__DOCUMENT__.
— Begin —

Court of Appeal of Louisiana, Third Circuit
May 5, 2010
34 So. 3d 1169 (La. Ct. App. 2010)

Opinion

No. 09-1484.

May 5, 2010

APPEAL FROM THE FOURTEENTH JUDICIAL DISTRICT COURT PARISH OF CALCASIEU, NO. 12422-09 HONORABLE D. KENT SAVOIE, DISTRICT JUDGE.

Edward K. Bauman, Louisiana Appellate Project, Lake Charles, LA, Counsel for Defendant-Appellant: Charles Johnson.

John F. DeRosier, District Attorney, David L. Kimball, Assistant District Attorney, Carla S. Sigler, Assistant District Attorney, Lake Charles, LA, Counsel for Appellee: State of Louisiana.

Court composed of JIMMIE C. PETERS, MARC T. AMY, and J. DAVID PAINTER, Judges.


Defendant, Charles Johnson, appeals the sentence of five years at hard labor imposed in connection with his conviction for theft over five hundred dollars. Finding that it is not excessive, we affirm the sentence imposed by the trial court.

FACTS

On January 6, 2009, Defendant entered the Lake Charles City Hall posing as a preacher collecting money for a woman who had been murdered. While in the building, Defendant stole a laptop computer belonging to the fire chief and valued in excess of five hundred dollars.

On March 27, 2009, Defendant was charged by bill of information with theft over five hundred dollars, a violation of La.R.S. 14:67.

On June 26, 2009, Defendant entered a plea of guilty, and the State agreed not to charge him as a habitual offender. Defendant was sentenced to five years at hard labor with credit for time served. A motion to reconsider sentence was filed on July 1, 2009, and summarily denied. Defendant is now before this court on appeal, asserting that his sentence is excessive.

DISCUSSION Errors Patent

In accordance with La. Code Crim.P. art. 920, we have reviewed the record for errors patent on its face and found none.

Excessive Sentence

In his sole assignment of error, Defendant argues that his sentence is excessive. In his motion to reconsider sentence filed in the trial court, Defendant did not set forth a specific ground upon which his motion was based, stating only that his sentence was unconstitutionally excessive. Pursuant to La. Code Crim.P. art. 881.1(E), a motion to reconsider sentence must be based upon a specific ground. Therefore, Defendant is relegated to a bare claim of excessiveness. State v. Mims, 619 So.2d 1059 (La. 1993), State v. Franco, 08-1071 (La.App. 3 Cir. 4/1/09), 8 So.3d 790.

— End —

__DATA ROWS__.
— Begin —

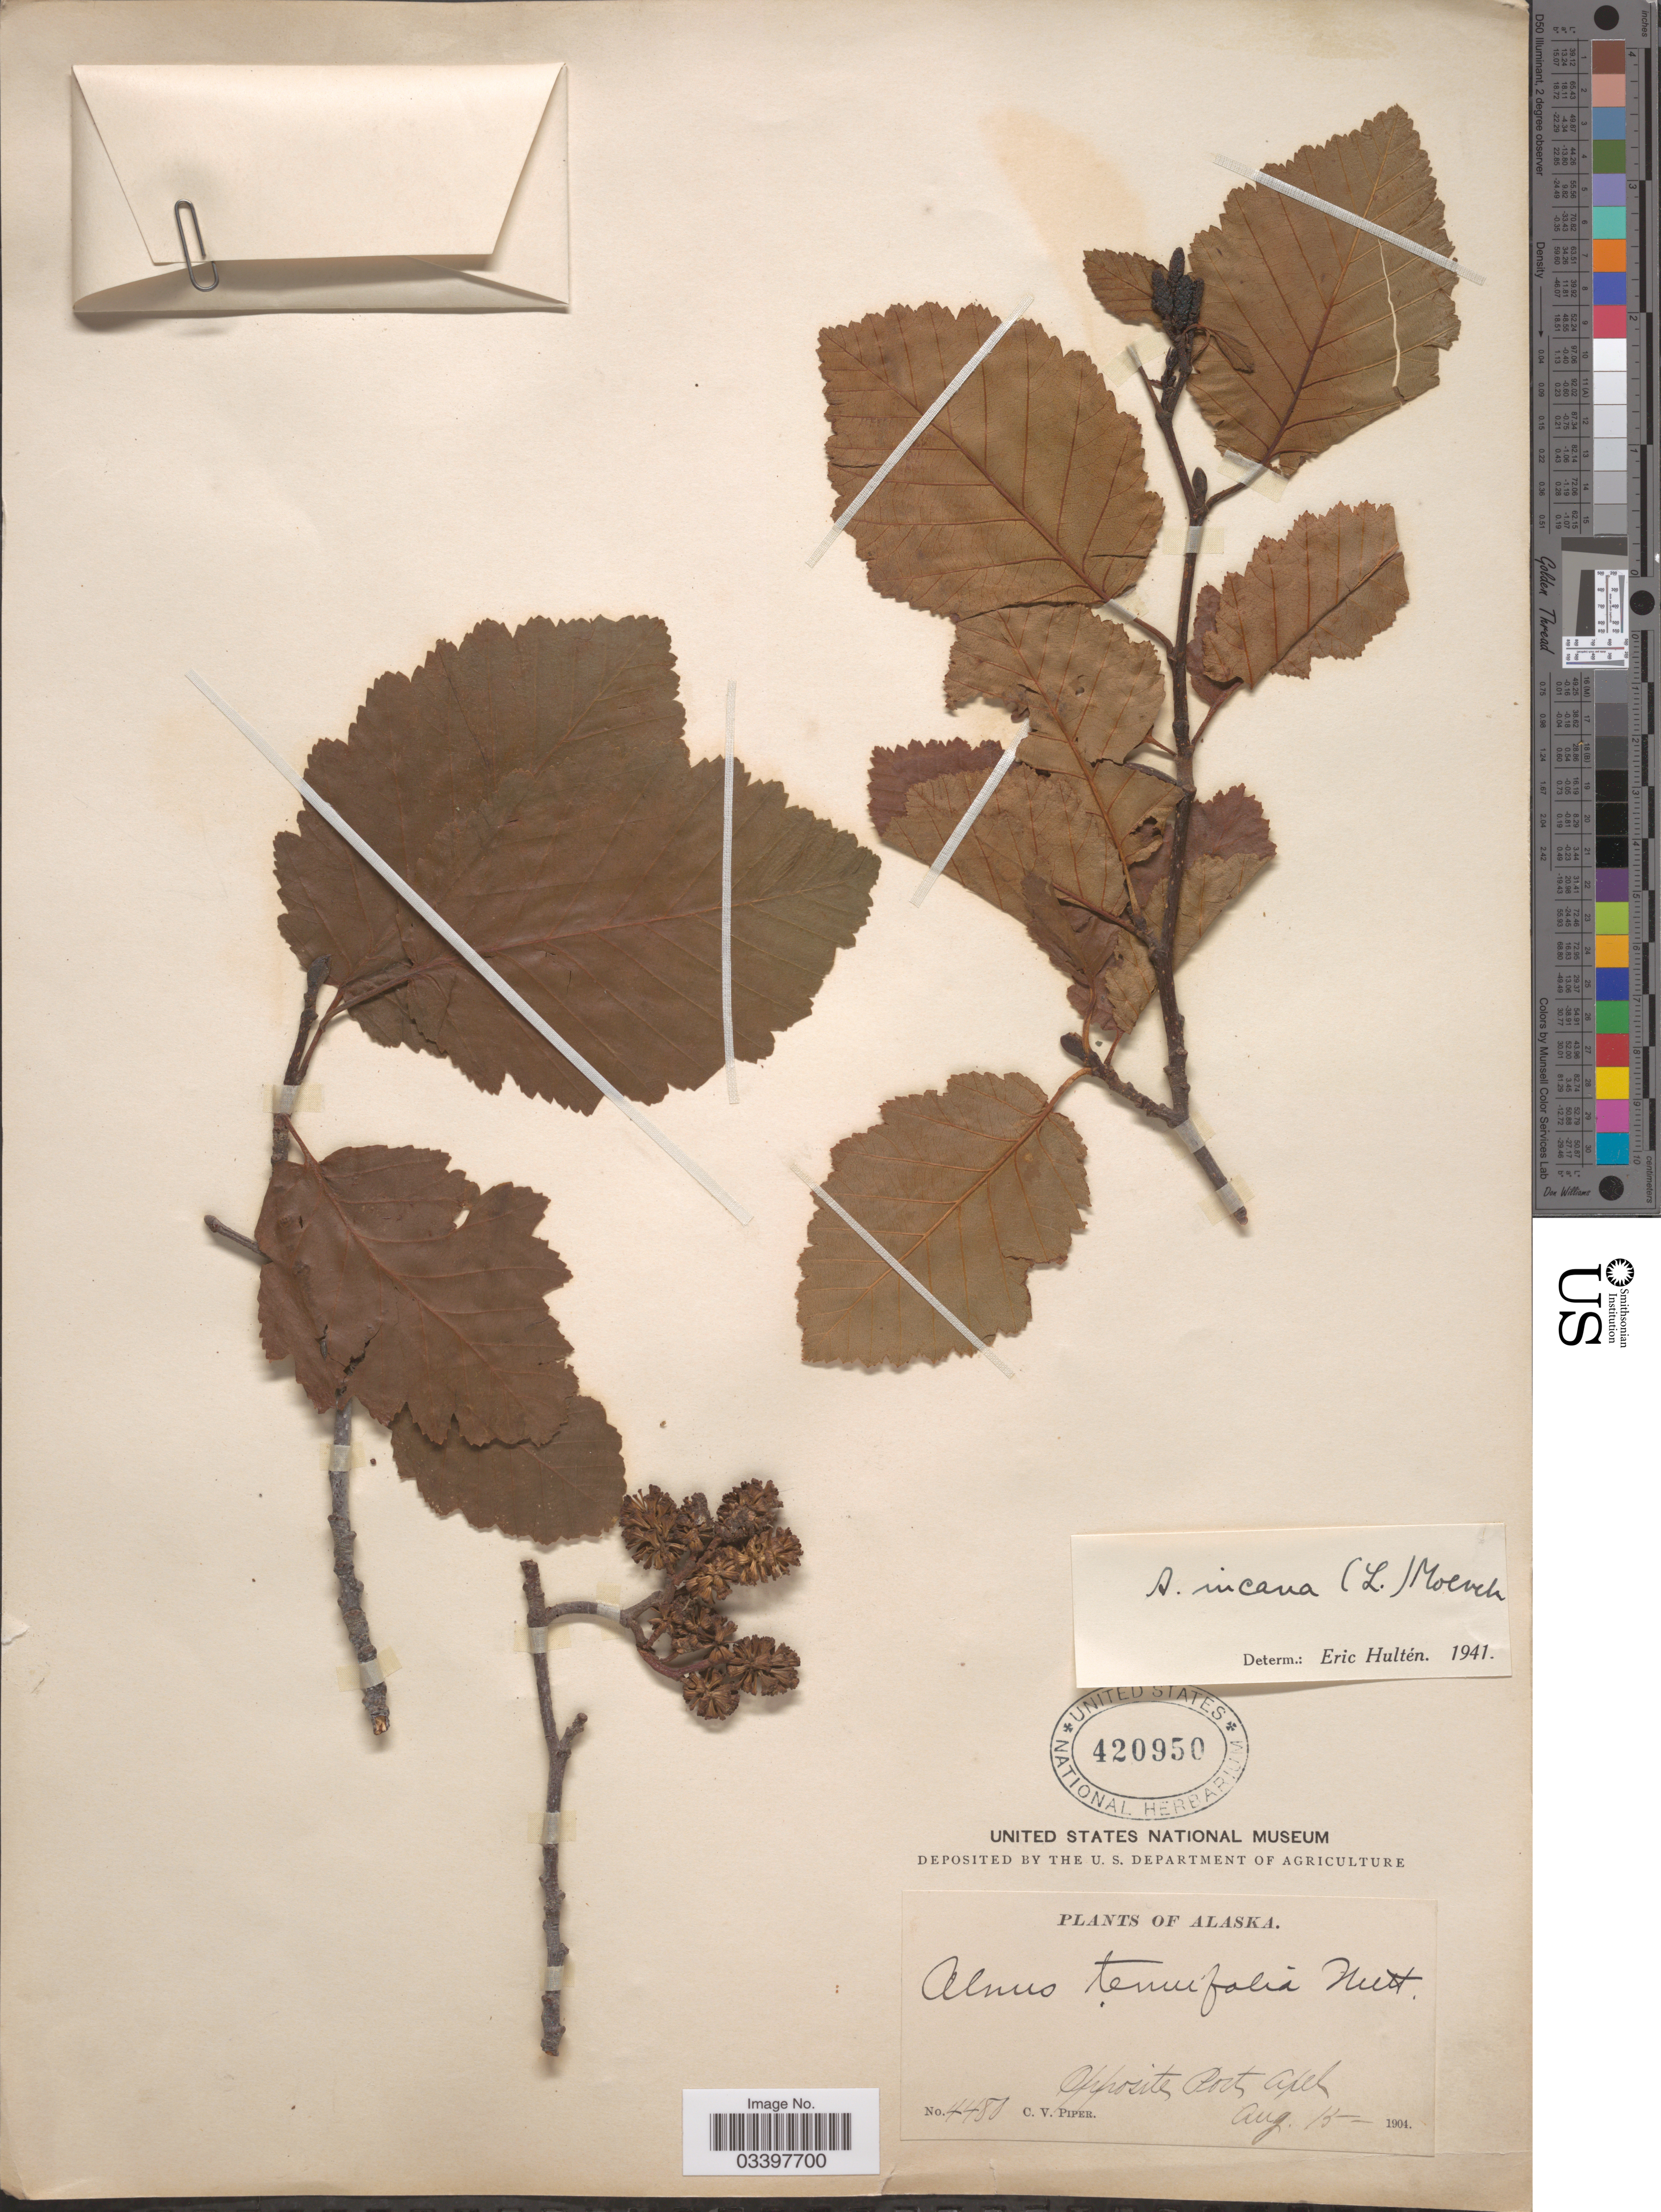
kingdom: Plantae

— End —
— Begin —

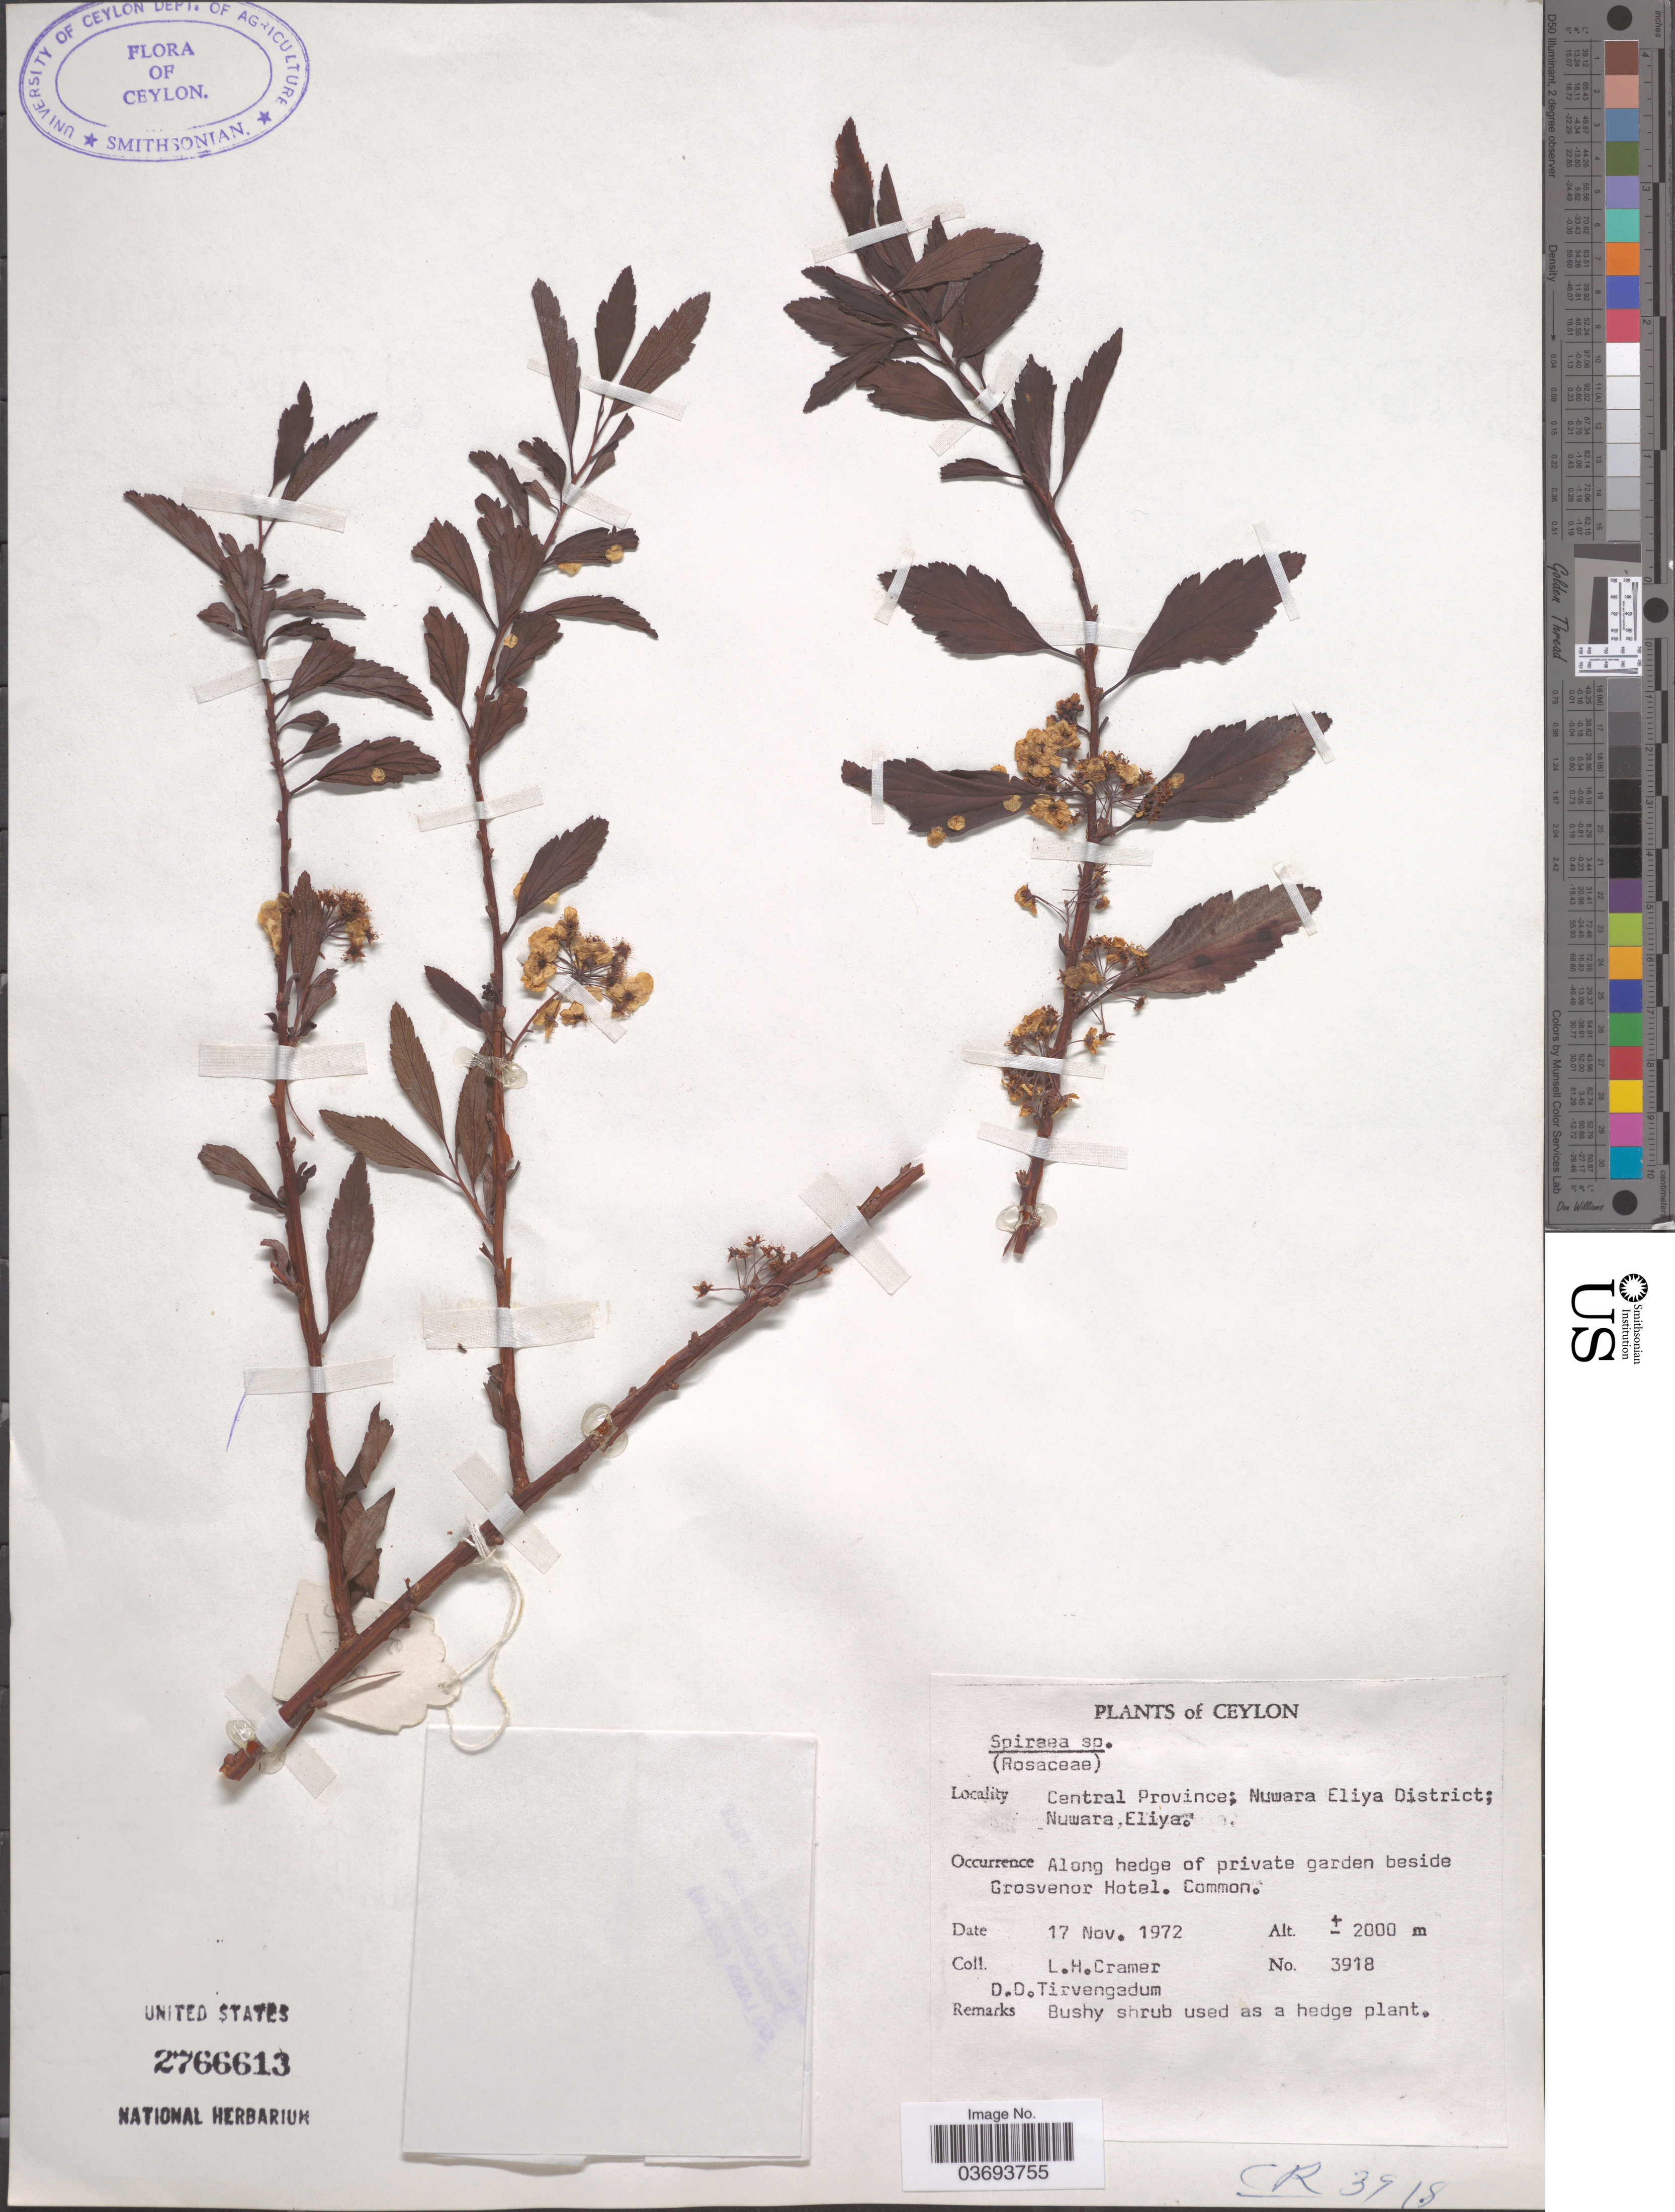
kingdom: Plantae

— End —

__DIRECTIVES__.
(A) Answer these from the court opinion:
(i) What item did the defendant steal, and who owned it?
(ii) On what date did the defendant plead guilty?
(iii) Which provision requires a motion to reconsider sentence to be based on a specific ground?
(B) Copy out the part of the court opinion word for word, starting with "Court composed of" and going on through "the trial court.".
The records come from a different source than the court opinion.

__CORRECT ANSWERS__.
(A)
(i) A laptop computer belonging to the fire chief.
(ii) June 26, 2009.
(iii) La. Code Crim.P. art. 881.1(E).

(B)
Court composed of JIMMIE C. PETERS, MARC T. AMY, and J. DAVID PAINTER, Judges.


Defendant, Charles Johnson, appeals the sentence of five years at hard labor imposed in connection with his conviction for theft over five hundred dollars. Finding that it is not excessive, we affirm the sentence imposed by the trial court.